In my field, reviews are always only single blind, so the potential reviewer always knows who the authors are before agreeing to review.  So this kind of deception can't happen.

Frankly, this is a situation where the paper is getting accepted anyway no matter what you say.  If you'd submitted a negative review, the editor would've just accepted the paper anyway.  If your review was so negative that they couldn't do that, they would've just circular binned your review and asked for another one from someone else.  I know multiple stories of editors soliciting reviews until they get one they agree with.

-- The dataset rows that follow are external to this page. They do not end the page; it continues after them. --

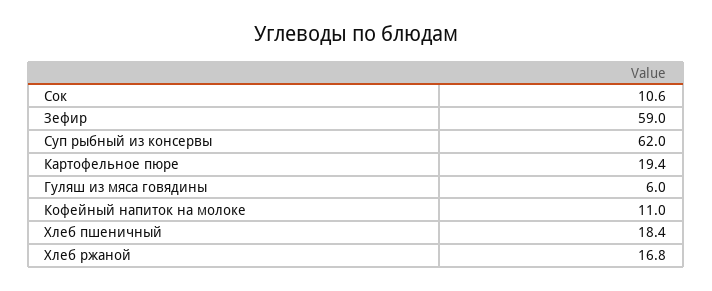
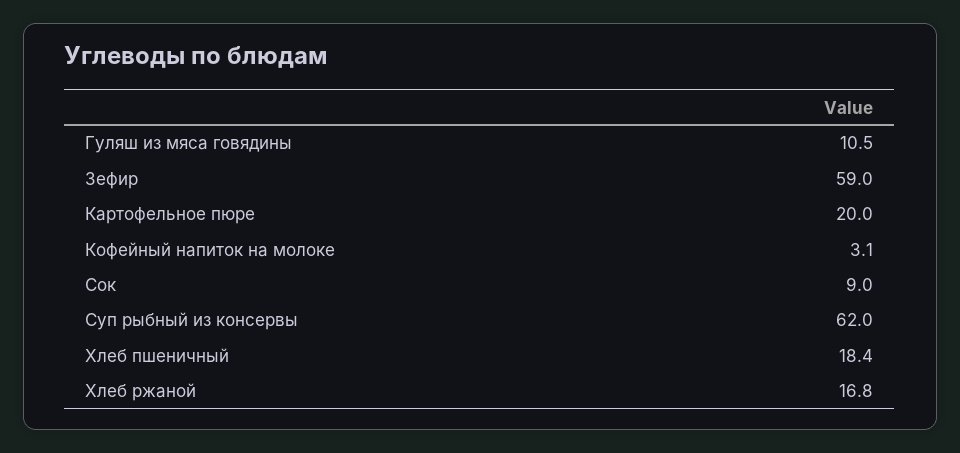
Сок: 10.6 -> 9
Картофельное пюре: 19.4 -> 20
Гуляш из мяса говядины: 6 -> 10.5
Кофейный напиток на молоке: 11 -> 3.1

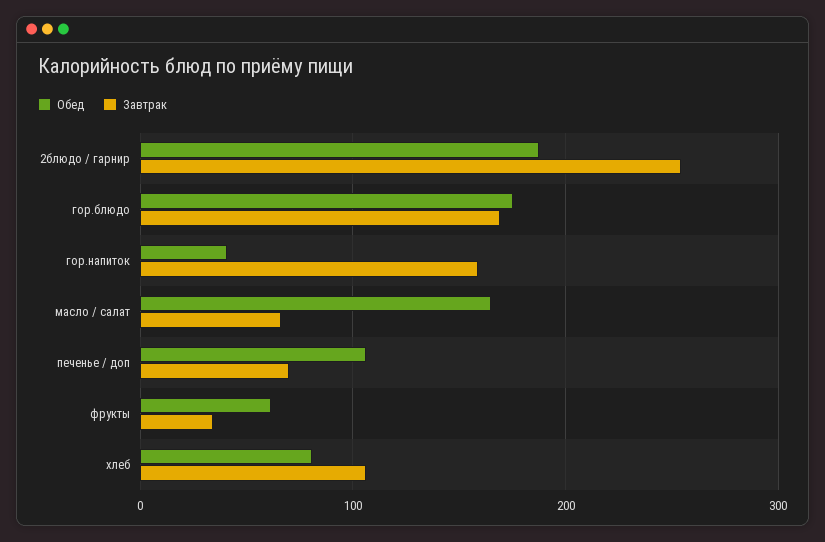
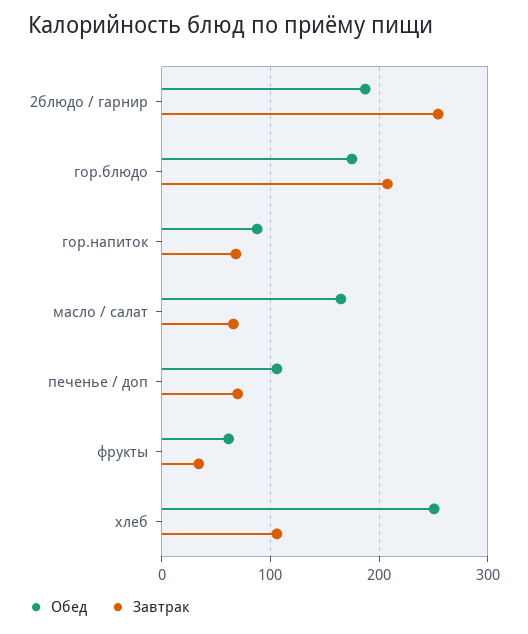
Завтрак, гор.блюдо: 170 -> 210
Обед, гор.напиток: 40 -> 90
Завтрак, гор.напиток: 160 -> 70
Обед, хлеб: 80 -> 250

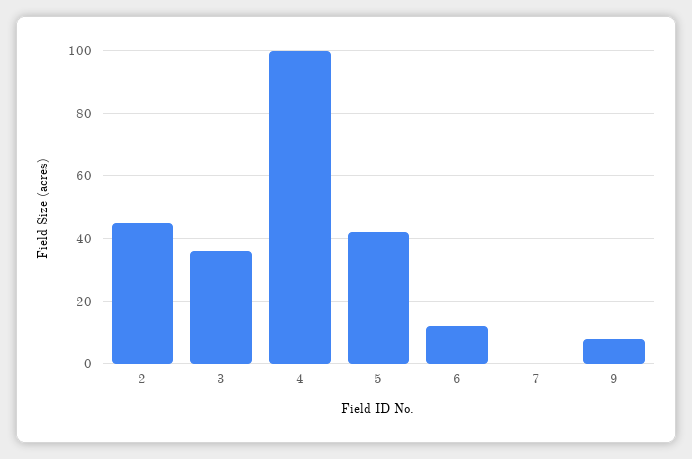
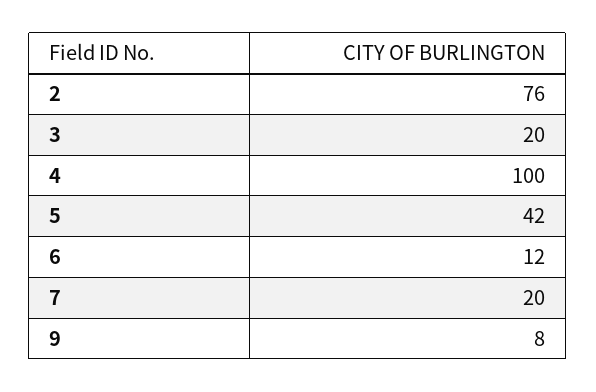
2: 45 -> 76
3: 35 -> 20
7: 0 -> 20

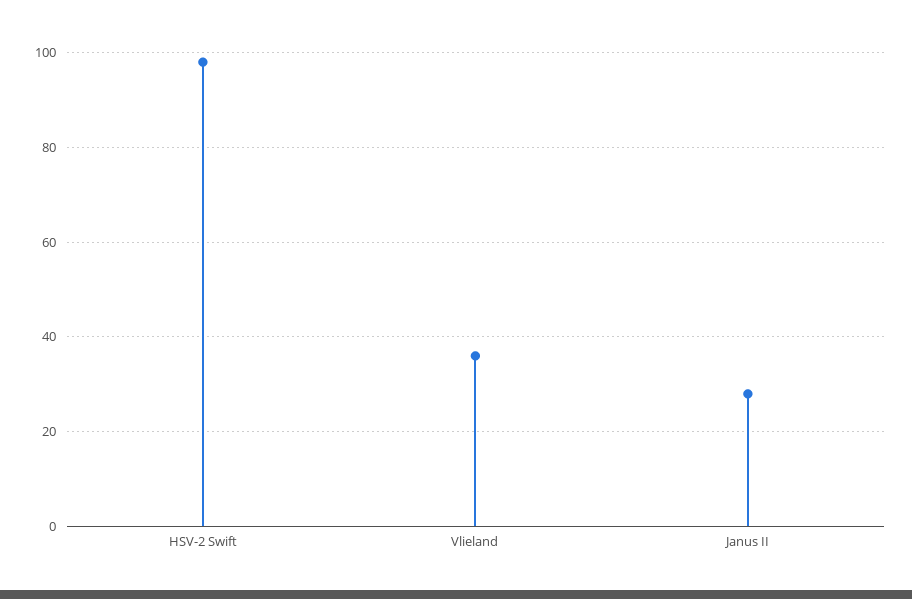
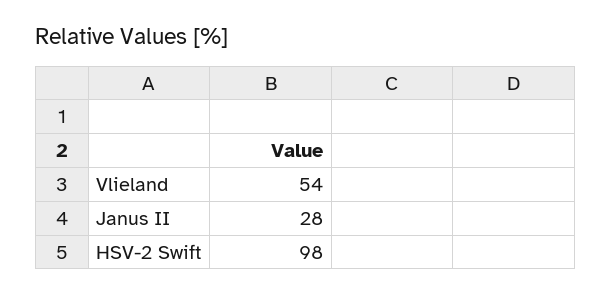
Vlieland: 35 -> 54

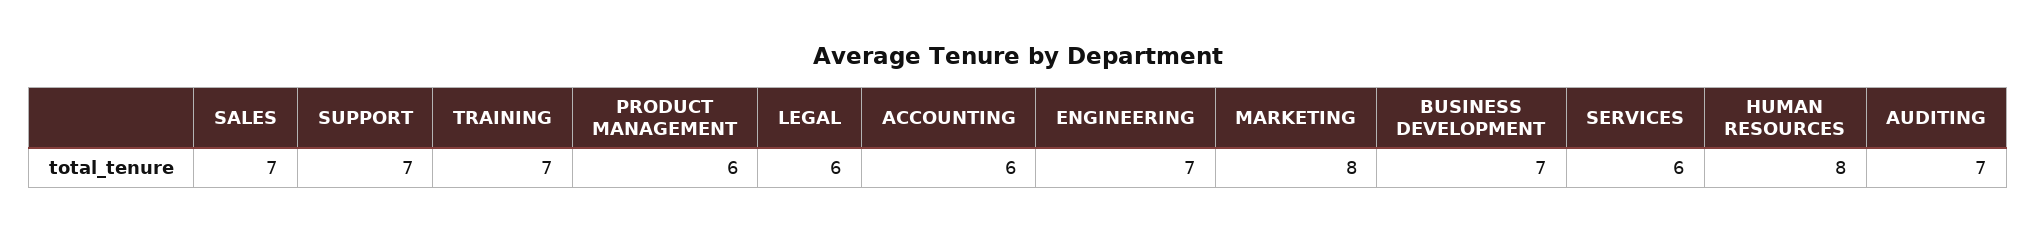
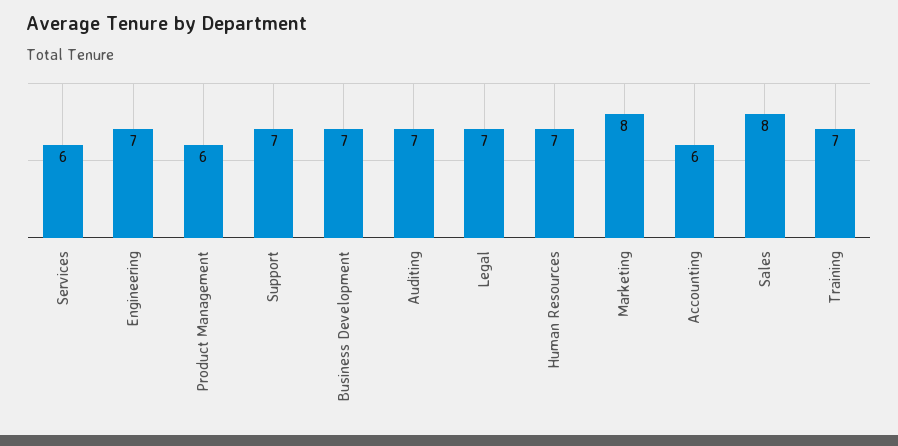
SALES: 7 -> 8
LEGAL: 6 -> 7
HUMAN RESOURCES: 8 -> 7

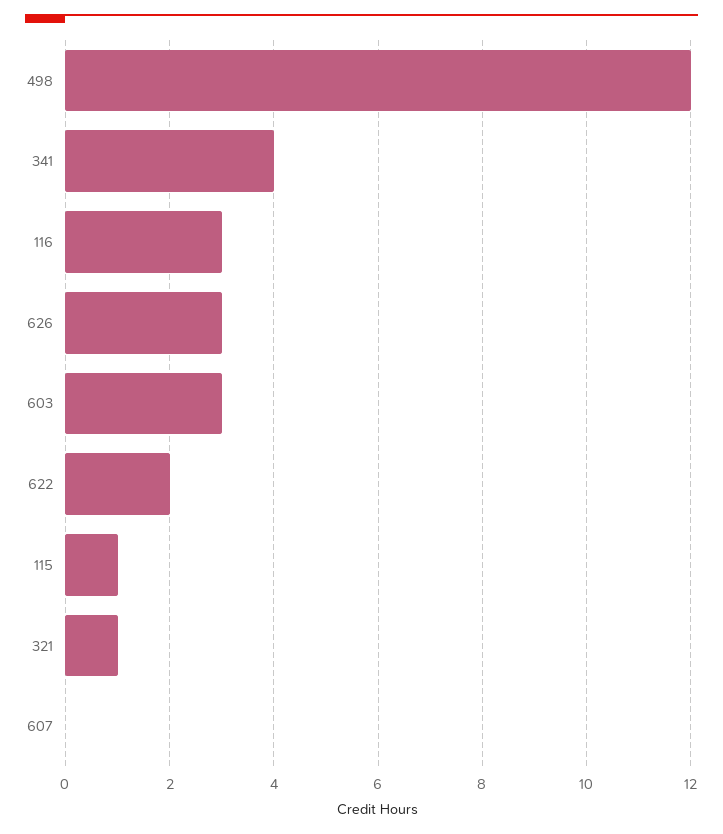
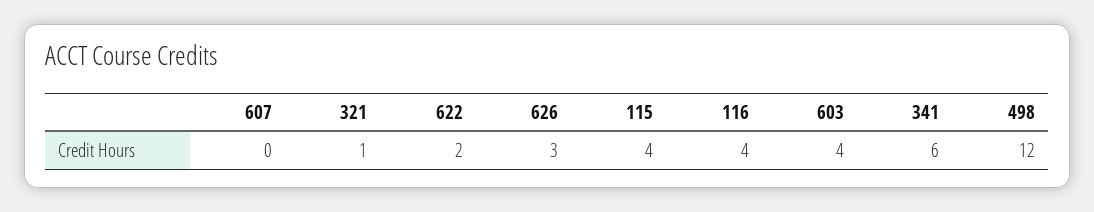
341: 4 -> 6
116: 3 -> 4
603: 3 -> 4
115: 1 -> 4

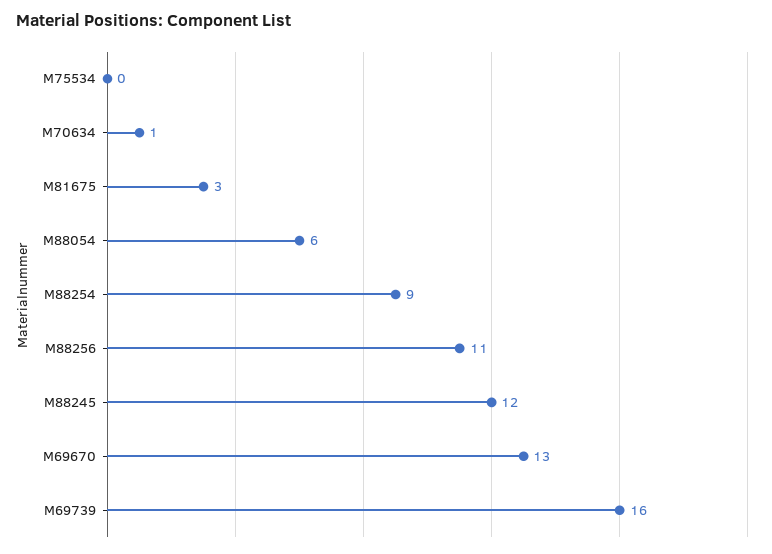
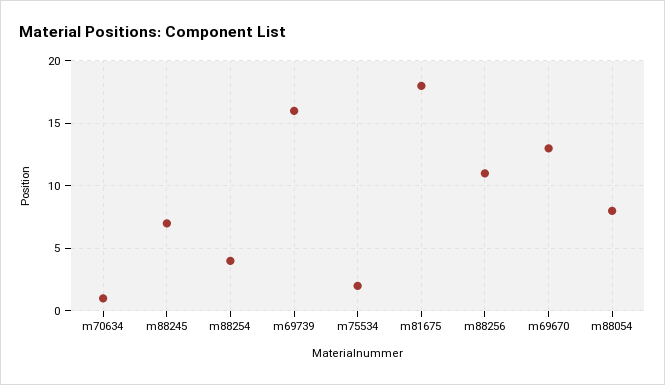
M75534: 0 -> 2
M81675: 3 -> 18
M88054: 6 -> 8
M88254: 9 -> 4
M88245: 12 -> 7

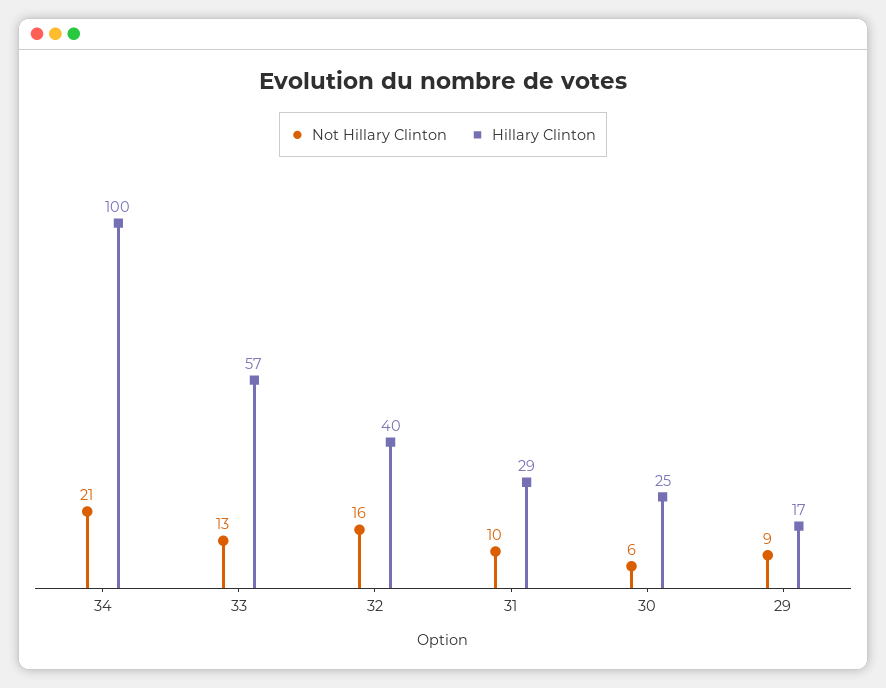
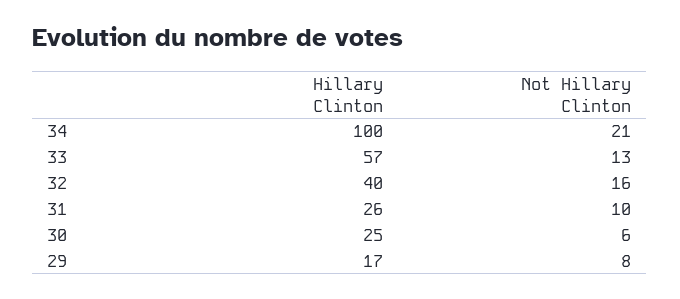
Hillary Clinton, 31: 29 -> 26
Not Hillary Clinton, 29: 9 -> 8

My field has such tiny subfields that avoiding conflicts of interest seem impossible.  One of my papers was submitted to a journal where a co-author's advisor is an associate editor.  We suggested a different associate editor to handle the paper, but the person we suggested just transferred it to the advisor presumably because they didn't feel they understood the subsubfield well enough to handle the paper.  (My co-author graduated about 10 years ago, so it's not a clearly problematic situation.)  I also recently reviewed a paper by someone with whom I'm currently writing a paper (but we don't have a publicly available joint paper).  I told the editor, and they told me to go ahead unless I thought I couldn't be fair.

nescafe

I've been in a similar situation, involving an article that (I gather) had already been through one round of divided peer review before it got to me. I reviewed it three times, coming to Reject, R+R (under duress), and Reject over the course of those three reviews. The piece was published anyway, and maybe the journal won't ask me to review for them again. Whatever.